Краткая задача 1 ::
Извлеките из записей все строки, содержащие название «name», с учетом регистра.

Египетский халифат просуществовал до 1517 г.; но в мамлюкском государстве аббасидские халифы, действительные или мнимые, не обладали никакой практической властью. Зато; по мусульманским понятиям, халиф оставался единственно законным главой всех мусульман, источником всякой власти в мусульманском мире, и признание египетского халифа считалось наиболее ярким признаком разрыва с монгольскими традициями. Из вассалов монгольских ханов одним из первых обратился к египетскому халифу с просьбой об инвеституре и принес ему присягу Мубариз ад-дин Мухаммад (ум. 1359), основатель династии Музаффаридов в Южной Персии, эмир ильханов и муж монгольской царевны.
В Чагатайском улусе идея халифата нашла свое наиболее полное выражение в царствование Шахруха (1409–1447), сына и преемника Тимура, когда мусульманская государственная идея получила перевес над степной. При дворе Шахруха, в Герате, подставных ханов из Чингизидов не было; в официальных документах объявлялось, что постановления и законы Чингиз-хана отменены и что действует только шариат. Шахрух не обращался к египетскому халифу с просьбой об инвеституре; напротив, он сам хотел быть по возможности для всего мусульманского мира халифом и султаном ислама, которому сам Бог вручил власть над всеми правоверными мусульманами для их блага и для проведения в жизнь предписаний веры. Всем мусульманским правителям от Индии до Египта и Малой Азии из Герата посылались грамоты с требованием, чтобы они признали себя наместниками Шахруха, ввели его имя в хутбу (пятничную молитву) и чеканили его имя на монетах
[33].
Однако для политической истории региона столь громкие заявления и амбициозные притязания Шахруха не имели сколько-нибудь заметного значения ни в годы его царствования, ни после. Более того, сын Шахруха, Улугбек (ум. 1449), который от имени своего отца правил в Самарканде, подобно Тимуру, по родству с Чингизидами называл себя гурганом (зятем ханского «золотого рода»), старался соблюдать, по крайней мере в военных делах, все законы, связывавшиеся с именем Чингиз-хана, назначал, по примеру Тимура, подставных ханов в Самарканде и правил в Мавераннахре в духе своего деда, который дорожил законами Чингиз-хана.
Один из стихов Корана гласит: «Скажи: „О Боже, царь царства! Ты даруешь власть, кому пожелаешь… и отнимаешь власть, от кого пожелаешь“» (Коран. 3, 25–26). Это положение основного источника мусульманского права, согласно которому никакие права по наследству или по завещанию не имеют значения для воли Бога, вручающего власть непосредственно своему избраннику, приводившееся светскими государями в ответ на притязания багдадских халифов еще в XIII в.
[34], особенно резко было выдвинуто в XV в. при преемниках Тимура.

Краткая задача 2 ::
Установите, соответствуют ли тексту о халифате следующие утверждения: (a) Шахрух обращался к египетскому халифу с просьбой об инвеституре; (b) Улугбек правил в Самарканде от имени своего отца; (c) Мубариз ад-дин Мухаммад был основателем династии Музаффаридов в Южной Персии. Для каждого утверждения ответьте «да» или «нет» и приведите точную цитату из текста, на которой основан ответ.

Исходные данные ::
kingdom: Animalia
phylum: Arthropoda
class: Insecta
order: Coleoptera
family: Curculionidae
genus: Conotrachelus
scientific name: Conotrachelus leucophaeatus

...

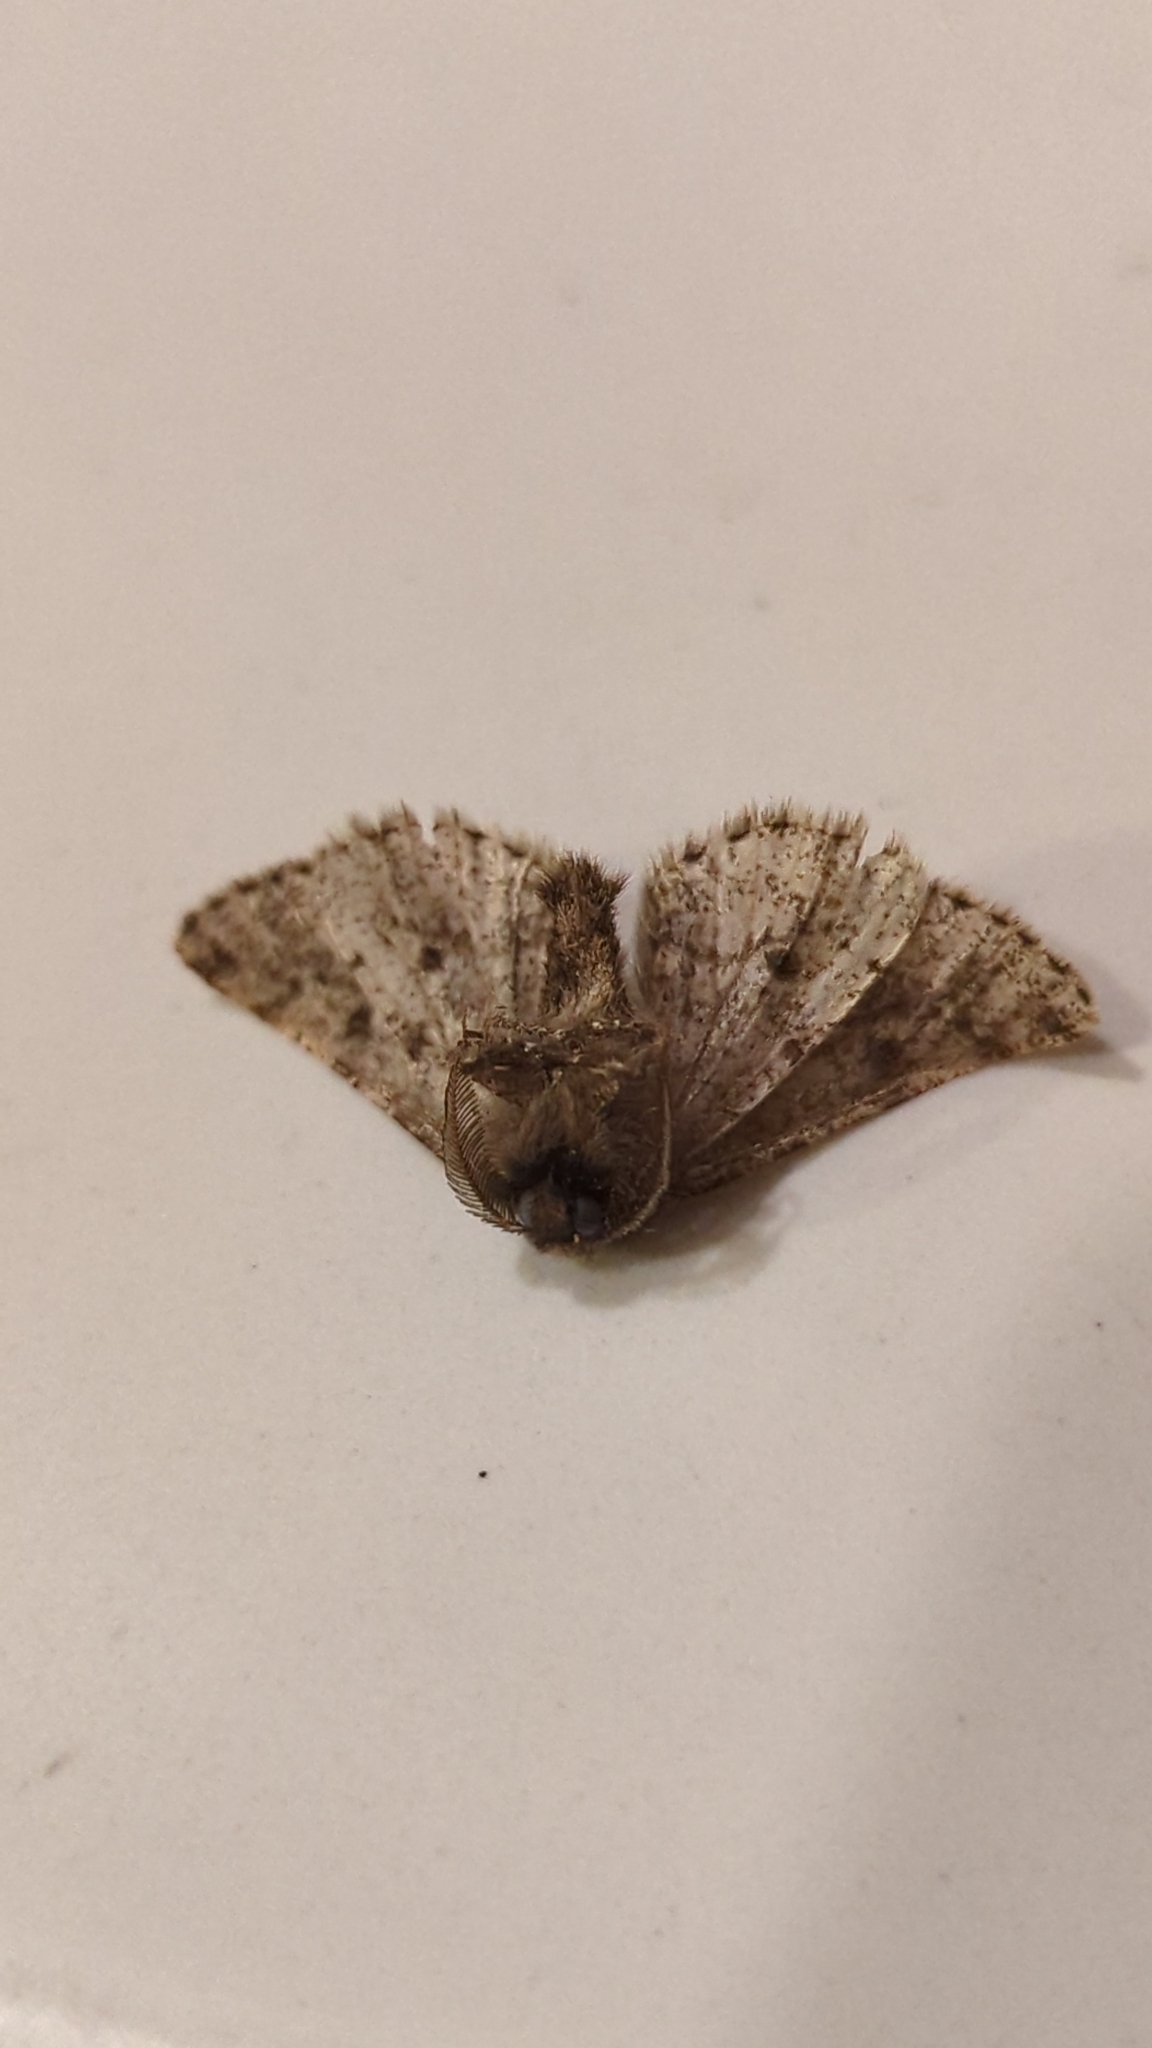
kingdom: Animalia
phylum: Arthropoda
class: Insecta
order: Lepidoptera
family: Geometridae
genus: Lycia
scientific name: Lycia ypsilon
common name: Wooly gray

Полный ответ 1 ::
scientific name: Conotrachelus leucophaeatus
scientific name: Lycia ypsilon
common name: Wooly gray

Полный ответ 2 ::
(a) Нет: «Шахрух не обращался к египетскому халифу с просьбой об инвеституре».
(b) Да: «который от имени своего отца правил в Самарканде».
(c) Да: «Мубариз ад-дин Мухаммад (ум. 1359), основатель династии Музаффаридов в Южной Персии».